Tim worked at a developer called Software Creations from 1987 to 1993, and during his time there, he (often co-composing with his brother Geoff) bestowed some fantastic musical scores upon pretty good games like Solstice and Plok. By and large, however, most of what the firm made was okay at best and pretty goddamned awful at worst. And while Silver Surfer certainly isn’t the only painful Software Creations title Tim gave a great soundtrack (Treasure Master is another abysmal effort with noteworthy tunage), it’s probably the most memorable in its sheer badness, ranking among the worst comic-book based games, worst NES games, and worst shooting games of all time. Considering the stiff competition in all of those categories, that’s quite the accomplishment.

1) Any Recent Mana RPG

Besides Sonic, it’s hard to think of another series that’s taken as serious a quality nosedive as Square’s formerly beloved Seiken Densetsu/Mana franchise. Final Fantasy Adventure was a fun Zelda knock-off when those weren’t terribly common, Secret of Mana is a bonafide action/RPG classic, and Seiken Densetsu 3 continues to be a worldwide favorite despite never receiving an official English translation. Something happened after the sun set on 16-bit, however. Legend of Mana on the PSOne has as many spiteful haters as it does devoted fans, and almost everything to come from the series after that is best relegated to Gamestop’s used bargain bins. Even the most recent Mana game, Heroes of Mana, is noteworthy in that it’s just an okay game rather than an actively bad one.
But what’s perhaps most heartbreaking about the poor quality of the gameplay in these most recent titles is that there’s still genuine quality in other areas of the game. The graphics and art direction remain consistently whimsical and appealing throughout the series, and the game’s music is even better. While Hiroki Kikuta left the series after Seiken Densetsu 3, other composers have stepped to the plate and hit the ball out of the park every time. Children of Mana, and Heroes of Mana offer up some of the best music on the DS, courtesy of Kenji Ito, Masaharu Iwata, Takayuki Aihara, and Yoko Shinomura.

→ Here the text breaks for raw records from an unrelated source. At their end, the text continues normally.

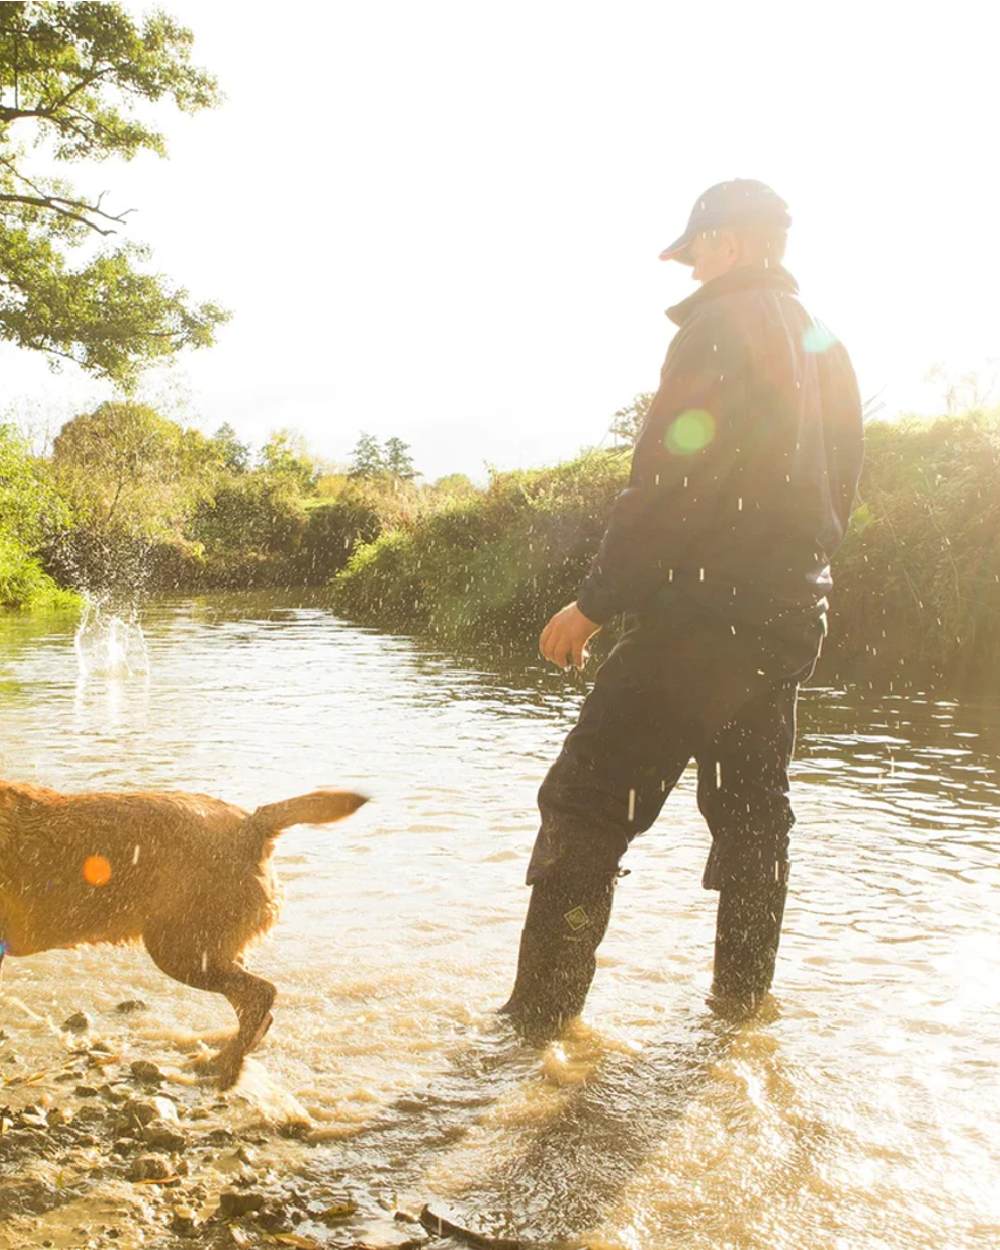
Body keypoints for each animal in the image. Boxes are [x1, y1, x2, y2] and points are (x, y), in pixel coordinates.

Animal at [0, 780, 367, 1085]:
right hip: (208, 950)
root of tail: (251, 824)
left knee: (261, 993)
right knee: (256, 1003)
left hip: (182, 951)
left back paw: (225, 1064)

Dawn of Mana, the series’s nadir, is particularly painful at points where it actually uses remixes of music from the older, far better Mana games. And did we mention that it also has an amazing piano theme done by the world-famous, Academy Award-winning Ryuichi Sakamoto?

The Mana series looks to have gone back on extended hiatus after the poor performance, critically and commercially, of Dawn and Heroes of Mana. While I don’t want to see the franchise get dragged through the mud any more than it already has, I’ll certainly miss the incredible scores that always accompany them.